(Given data)
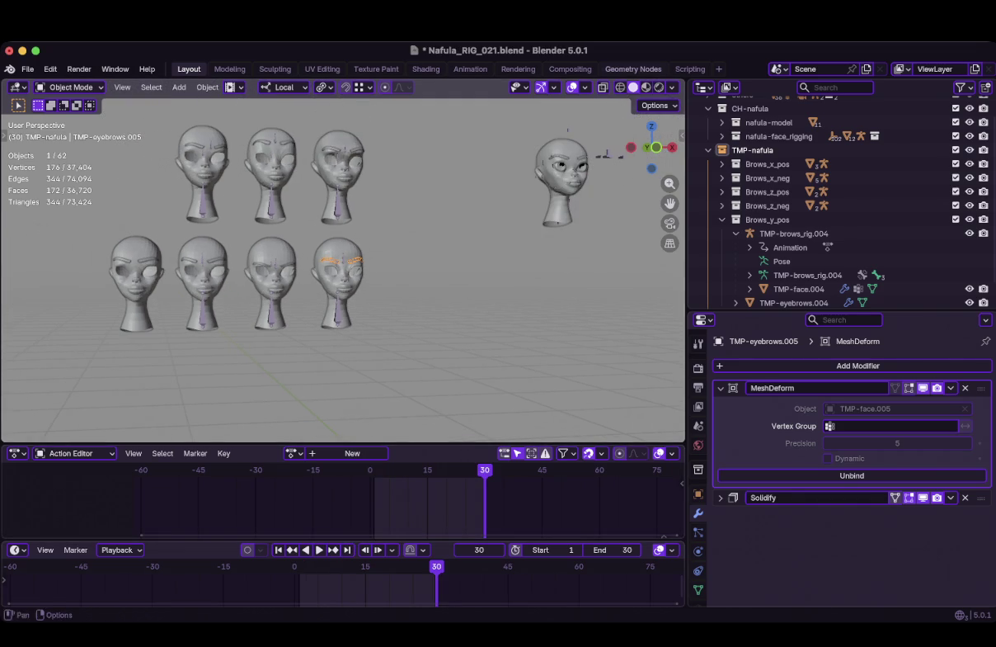
pyautogui.click(646, 87)
pyautogui.moveTo(343, 264); pyautogui.dragTo(387, 264, button='middle')
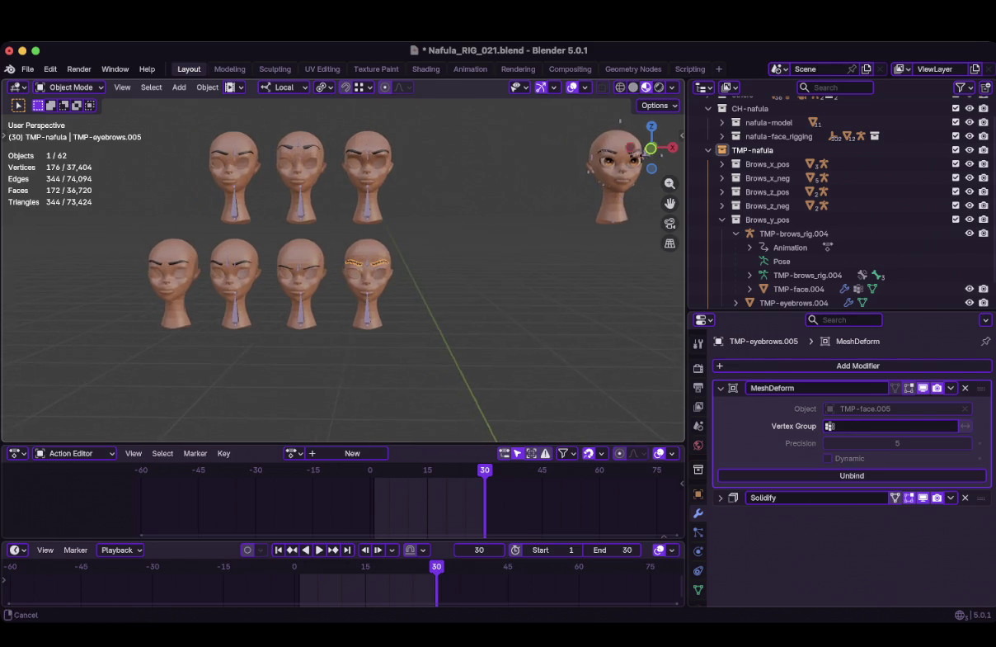
pyautogui.press('KP_1')
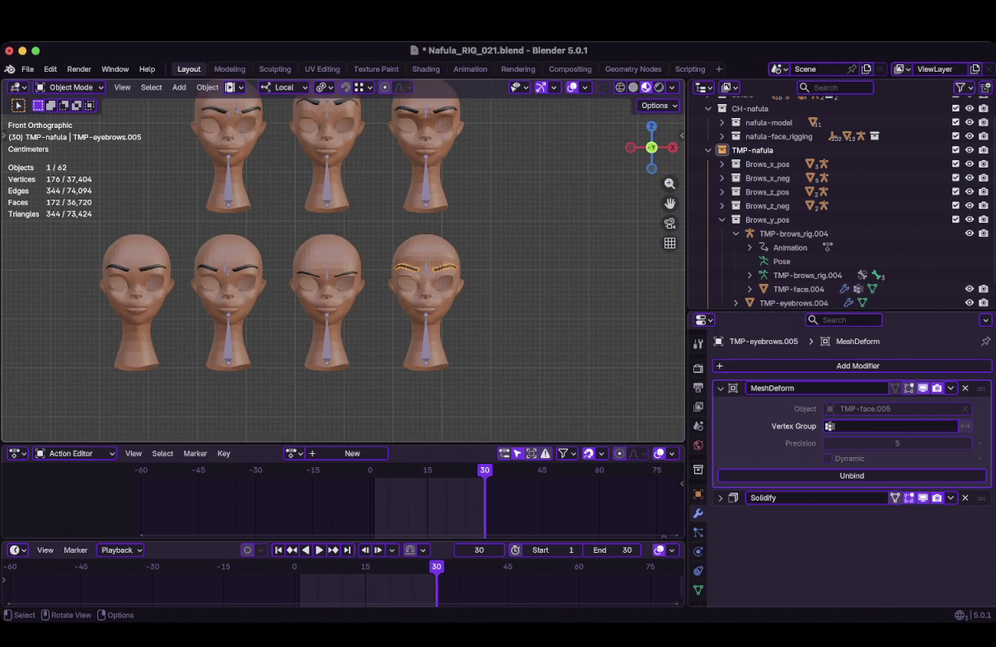
# Scrub the timeline to frame 11 and frame all the test heads in view
pyautogui.moveTo(436, 578)
pyautogui.mouseDown()
pyautogui.moveTo(304, 577)
pyautogui.moveTo(413, 577)
pyautogui.moveTo(347, 578)
pyautogui.mouseUp()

(What is required) Your answer must be exactly the lines from the one containing "pyautogui.press('KP_1')" through the last line of the records above, both included, with every picture left out.

(Expected answer)
pyautogui.press('KP_1')
# Scrub the timeline to frame 11 and frame all the test heads in view
pyautogui.moveTo(436, 578)
pyautogui.mouseDown()
pyautogui.moveTo(304, 577)
pyautogui.moveTo(413, 577)
pyautogui.moveTo(347, 578)
pyautogui.mouseUp()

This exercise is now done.